People are invariably surprised when they hear it’s hardly ever necessary to invert a matrix. It’s very often necessary solve linear systems of the form *Ax* = *b*, but in practice you almost never do this by inverting *A*. This post will give an example of avoiding matrix inversion. I will explain how the Newton-Conjugate Gradient method works, implemented in SciPy by the function `fmin_ncg`

.

If a matrix *A* is large and sparse, it may be possible to solve *Ax* = *b* but impossible to even store the matrix *A*^{−1} because there isn’t enough memory to hold it. Sometimes it’s sufficient to be able to form matrix-vector products *Ax*. Notice that this doesn’t mean you have to store the matrix *A*; you have to produce the product *Ax* as if you had stored the matrix *A* and multiplied it by *x*.

Very often there are physical reasons why the matrix *A* is sparse, i.e. most of its entries are zero and there is an exploitable pattern to the non-zero entries. There may be plenty of memory to store the non-zero elements of *A*, even though there would not be enough memory to store the entire matrix. Also, it may be possible to compute *Ax* much faster than it would be if you were to march along the full matrix, multiplying and adding a lot of zeros.

Iterative methods of solving *Ax* = *b*, such as the conjugate gradient method, create a sequence of approximations that converge (in theory) to the exact solution. These methods require forming products *Ax* and updating *x* as a result.
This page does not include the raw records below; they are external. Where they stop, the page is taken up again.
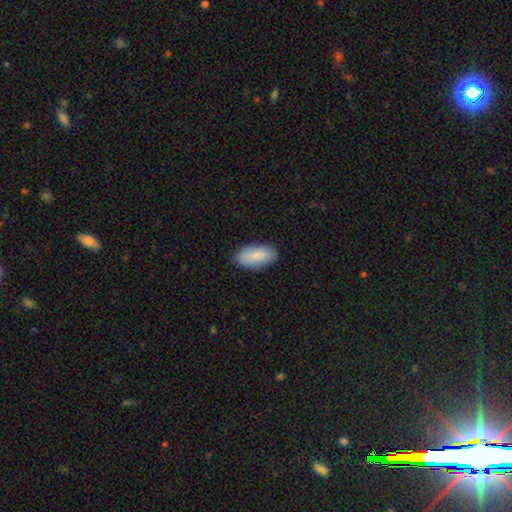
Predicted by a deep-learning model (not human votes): Smooth or featured? Predicted: smooth (p=0.86). How rounded? Predicted: in between (p=0.93). Merging? Predicted: none (p=0.87).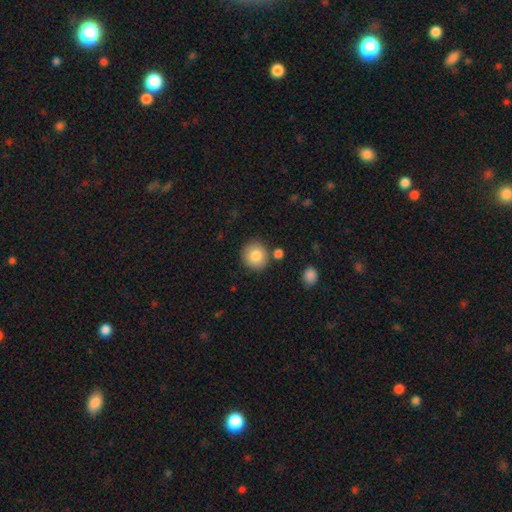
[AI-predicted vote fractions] Smooth or featured? smooth (83%)
How rounded? round (90%)
Merging? none (81%)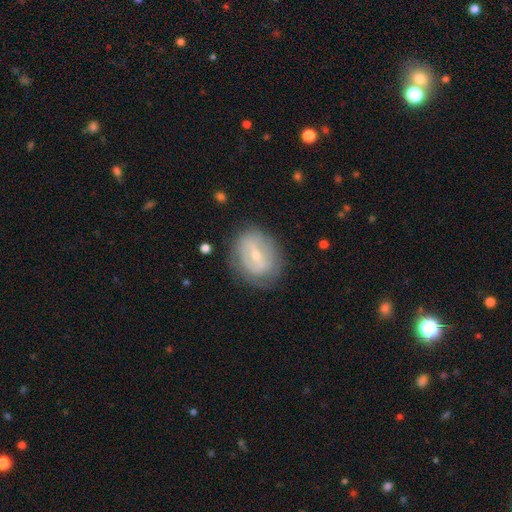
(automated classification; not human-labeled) Smooth or featured: featured or disk — 62% (smooth — 31%)
Edge-on disk: no — 94% (yes — 6%)
Bar: weak — 44% (strong — 36%)
Spiral arms: no — 53% (yes — 47%)
Bulge size: small — 58% (moderate — 38%)
Merging: none — 74% (minor disturbance — 17%)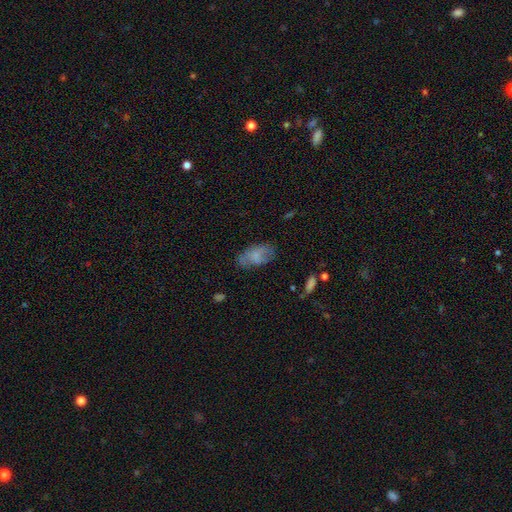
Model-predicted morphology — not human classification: This appears to be a smooth galaxy with no disk features (69%) that is in between round and cigar-shaped (93%). Merging: none (66%).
These methods might be very useful for a couple reasons.

- You only have to form products of a sparse matrix and a vector.
- If don’t need a very accurate solution, you may be able to stop very early.

In Newton’s optimization method, you have to solve a linear system in order to find a search direction. In practice this system is often large and sparse. The ultimate goal of Newton’s method is to minimize a function, not to find perfect search directions. So you can save time by finding only approximately solutions to the problem of finding search directions. Maybe an exact solution would in theory take 100,000 iterations, but you can stop after only 10 iterations! This is the idea behind the Newton-Conjugate Gradient optimization method.

The function `scipy.optimize.fmin_ncg`

can take as an argument a function `fhess`

that computes the Hessian matrix *H* of the objective function. But more importantly, it lets you provide instead a function `fhess_p`

that computes the product of the *H* with a vector. You don’t have to supply the actual Hessian matrix because the `fmin_ncg`

method doesn’t need it. It only needs a way to compute matrix-vector products *Hx* to find approximate Newton search directions.

For more information, see the SciPy documentation for `fmin_ncg`

.

**More**: Applied linear algebra

Excellent points. I have also blogged about the importance of trying to avoid computing an explicit niverse. Some people are surprised when they see a graph that compares the time taken to solve a system by computing an inverse versus the time to solve by LU factorization.

A related issue is the accuracy of the matrix inverse method of solving linear systems. See for example the technical report [1].

[1] “How Accurate is inv(A)*b?”, Alex Druinsky, Sivan Toledo, Technical report, Tel-Aviv University, January 2012, http://arxiv.org/abs/1201.6035

What if I really need to get diagonal elements of inverse of A? In stats. these values are used to get standard errors of some linear model estimates.

Nice, thanks. Will see if that’ll speed up the ALS approach to matrix factorisation.

Gregor, are you sure you need the the individual values? It might be the trace (sum) or just the largest values. Often also rather the eigenvalues then the diagonal values. The sums are the same since basis independent so you can wlog consider the matrix in diagonalized (at least Jordan) form. The largest eigenvalues are also computed iteratively using power method or the related Lancosz method (which also doesn’t need the matrix but only the product- with-vector function and can be very fast for sparse matrices)